■ TEKST DO PRZECZYTANIA ■
======

Mord polityczny w Łodzi

Czy politycy są odpowiedzialni za mord w Łodzi? Jak zwykle w podobnych okolicznościach okazuje się, że wszystko jest względne. Ci sami, dla których jest całkiem oczywiste, że Eligiusz Niewiadomski zamordował prezydenta Narutowicza na schodach Zachęty z politycznej inspiracji endecji, uznają, że dopatrywanie się w zabójstwie w Łodzi inspiracji Platformy jest dowodem na chorobę psychiczną.

======

■ WYODRĘBNIONE DANE ■
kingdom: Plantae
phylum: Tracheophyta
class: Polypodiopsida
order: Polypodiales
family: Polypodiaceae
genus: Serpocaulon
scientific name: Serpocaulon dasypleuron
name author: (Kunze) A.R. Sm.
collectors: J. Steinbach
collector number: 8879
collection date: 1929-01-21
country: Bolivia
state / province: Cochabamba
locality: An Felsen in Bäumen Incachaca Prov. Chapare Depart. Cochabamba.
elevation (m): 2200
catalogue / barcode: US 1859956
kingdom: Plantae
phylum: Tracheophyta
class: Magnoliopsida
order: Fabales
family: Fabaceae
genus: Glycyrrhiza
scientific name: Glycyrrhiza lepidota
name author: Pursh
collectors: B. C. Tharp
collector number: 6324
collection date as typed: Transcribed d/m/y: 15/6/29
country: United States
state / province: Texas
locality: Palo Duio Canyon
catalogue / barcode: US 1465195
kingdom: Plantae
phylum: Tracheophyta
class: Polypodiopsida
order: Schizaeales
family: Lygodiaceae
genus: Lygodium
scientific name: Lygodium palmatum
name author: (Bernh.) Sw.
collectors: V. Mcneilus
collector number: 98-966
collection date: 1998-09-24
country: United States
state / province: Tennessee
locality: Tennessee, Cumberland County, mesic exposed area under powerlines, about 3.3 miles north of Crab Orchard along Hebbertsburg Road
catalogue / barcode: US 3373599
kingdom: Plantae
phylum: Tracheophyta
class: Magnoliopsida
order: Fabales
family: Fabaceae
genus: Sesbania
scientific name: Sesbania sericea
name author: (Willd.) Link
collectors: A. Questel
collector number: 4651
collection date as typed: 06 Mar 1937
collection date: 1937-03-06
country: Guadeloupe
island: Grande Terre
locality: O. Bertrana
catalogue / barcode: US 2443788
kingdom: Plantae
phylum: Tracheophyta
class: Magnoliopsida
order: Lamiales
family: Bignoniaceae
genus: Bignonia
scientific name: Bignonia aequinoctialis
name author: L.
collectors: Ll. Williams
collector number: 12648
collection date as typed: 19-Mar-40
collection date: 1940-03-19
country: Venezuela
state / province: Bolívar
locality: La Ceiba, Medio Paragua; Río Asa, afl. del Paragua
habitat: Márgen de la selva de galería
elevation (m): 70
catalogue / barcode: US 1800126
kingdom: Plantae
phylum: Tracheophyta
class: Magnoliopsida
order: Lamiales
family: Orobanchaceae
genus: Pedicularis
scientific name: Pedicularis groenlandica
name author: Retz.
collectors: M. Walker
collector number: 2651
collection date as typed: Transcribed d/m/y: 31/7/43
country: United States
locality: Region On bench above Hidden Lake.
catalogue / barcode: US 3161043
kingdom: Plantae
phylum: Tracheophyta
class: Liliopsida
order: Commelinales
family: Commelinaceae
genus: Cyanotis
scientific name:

======

■ ZADANIE DO WYKONANIA ■
Przepisz w całości tekst o mordzie politycznym w Łodzi, bez żadnych zmian.

■ WYNIK KOŃCOWY ■
Mord polityczny w Łodzi

Czy politycy są odpowiedzialni za mord w Łodzi? Jak zwykle w podobnych okolicznościach okazuje się, że wszystko jest względne. Ci sami, dla których jest całkiem oczywiste, że Eligiusz Niewiadomski zamordował prezydenta Narutowicza na schodach Zachęty z politycznej inspiracji endecji, uznają, że dopatrywanie się w zabójstwie w Łodzi inspiracji Platformy jest dowodem na chorobę psychiczną.